:: Data provided ::

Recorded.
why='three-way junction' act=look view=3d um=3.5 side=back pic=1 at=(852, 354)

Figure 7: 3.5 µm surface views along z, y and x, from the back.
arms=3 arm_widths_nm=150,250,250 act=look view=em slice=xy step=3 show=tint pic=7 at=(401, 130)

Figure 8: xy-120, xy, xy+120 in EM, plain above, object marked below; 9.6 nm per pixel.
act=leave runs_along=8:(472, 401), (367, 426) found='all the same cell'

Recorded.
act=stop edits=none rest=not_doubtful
==
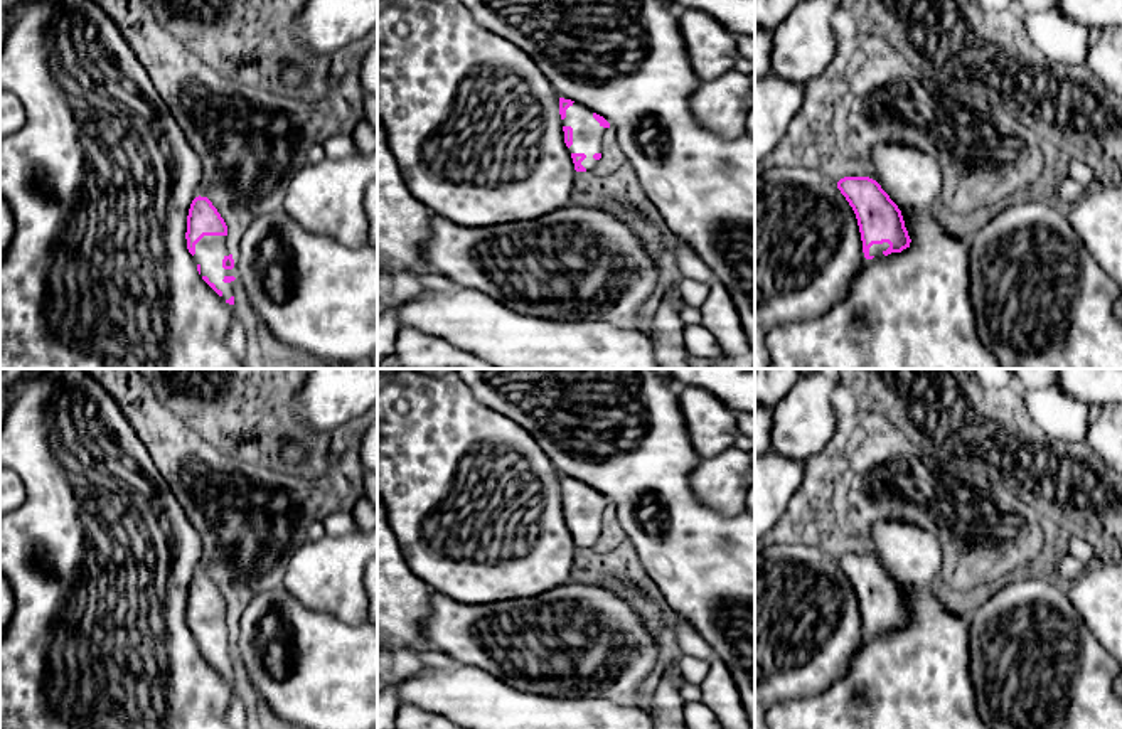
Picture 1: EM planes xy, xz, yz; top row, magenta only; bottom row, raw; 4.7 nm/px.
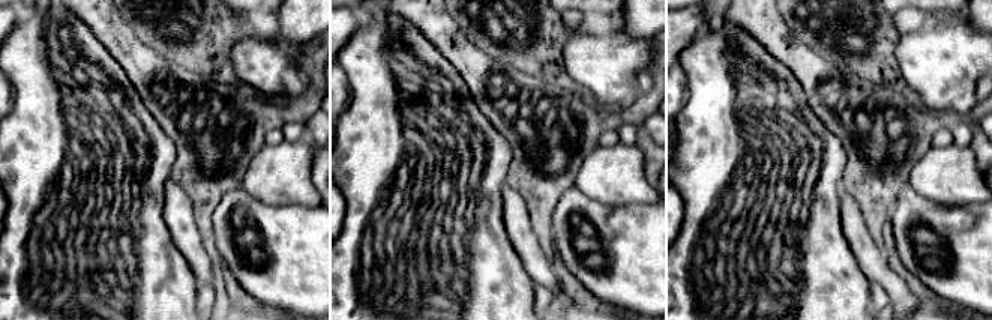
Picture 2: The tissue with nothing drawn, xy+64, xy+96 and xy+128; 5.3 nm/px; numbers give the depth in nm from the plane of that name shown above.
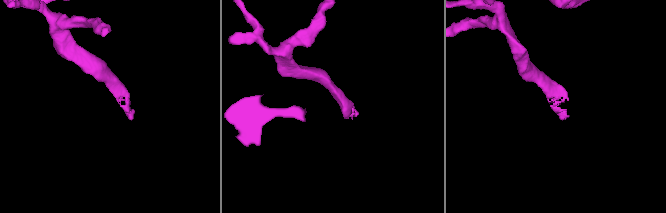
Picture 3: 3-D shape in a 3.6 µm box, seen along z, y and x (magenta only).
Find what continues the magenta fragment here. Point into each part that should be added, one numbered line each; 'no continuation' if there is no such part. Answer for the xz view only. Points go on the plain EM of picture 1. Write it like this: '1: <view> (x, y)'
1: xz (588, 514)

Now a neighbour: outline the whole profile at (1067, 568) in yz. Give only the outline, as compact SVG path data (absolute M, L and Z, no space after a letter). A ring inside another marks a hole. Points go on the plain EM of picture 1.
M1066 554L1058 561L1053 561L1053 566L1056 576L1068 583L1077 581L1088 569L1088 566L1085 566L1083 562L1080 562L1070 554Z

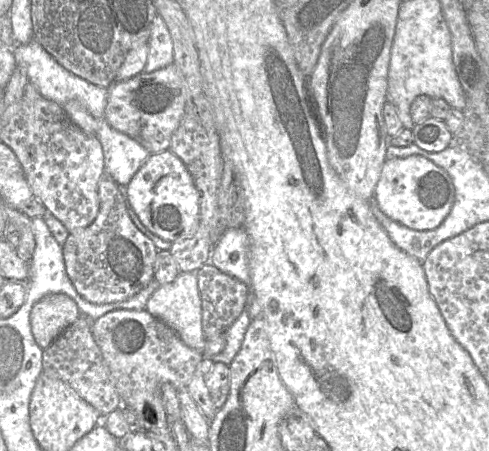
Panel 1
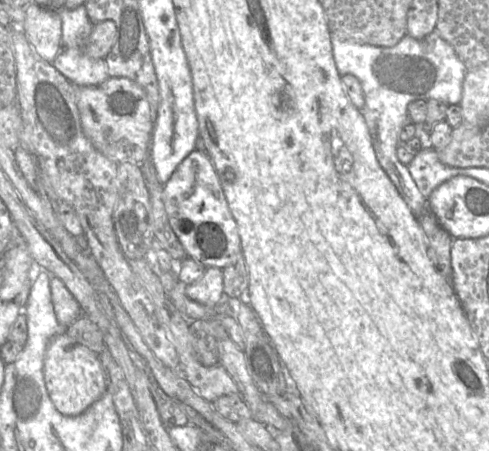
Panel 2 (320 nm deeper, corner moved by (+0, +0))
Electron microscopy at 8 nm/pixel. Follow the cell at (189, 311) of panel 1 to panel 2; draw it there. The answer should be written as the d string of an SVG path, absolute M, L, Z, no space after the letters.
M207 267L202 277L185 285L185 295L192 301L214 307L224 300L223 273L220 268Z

:: Task directions ::
Would you print exactly the lines in the listing above, from the line bearing "Picture 1: EM" through the line bearing "Picture 3: 3-D", leaving out all pictures?

:: Task solution ::
Picture 1: EM planes xy, xz, yz; top row, magenta only; bottom row, raw; 4.7 nm/px.
Picture 2: The tissue with nothing drawn, xy+64, xy+96 and xy+128; 5.3 nm/px; numbers give the depth in nm from the plane of that name shown above.
Picture 3: 3-D shape in a 3.6 µm box, seen along z, y and x (magenta only).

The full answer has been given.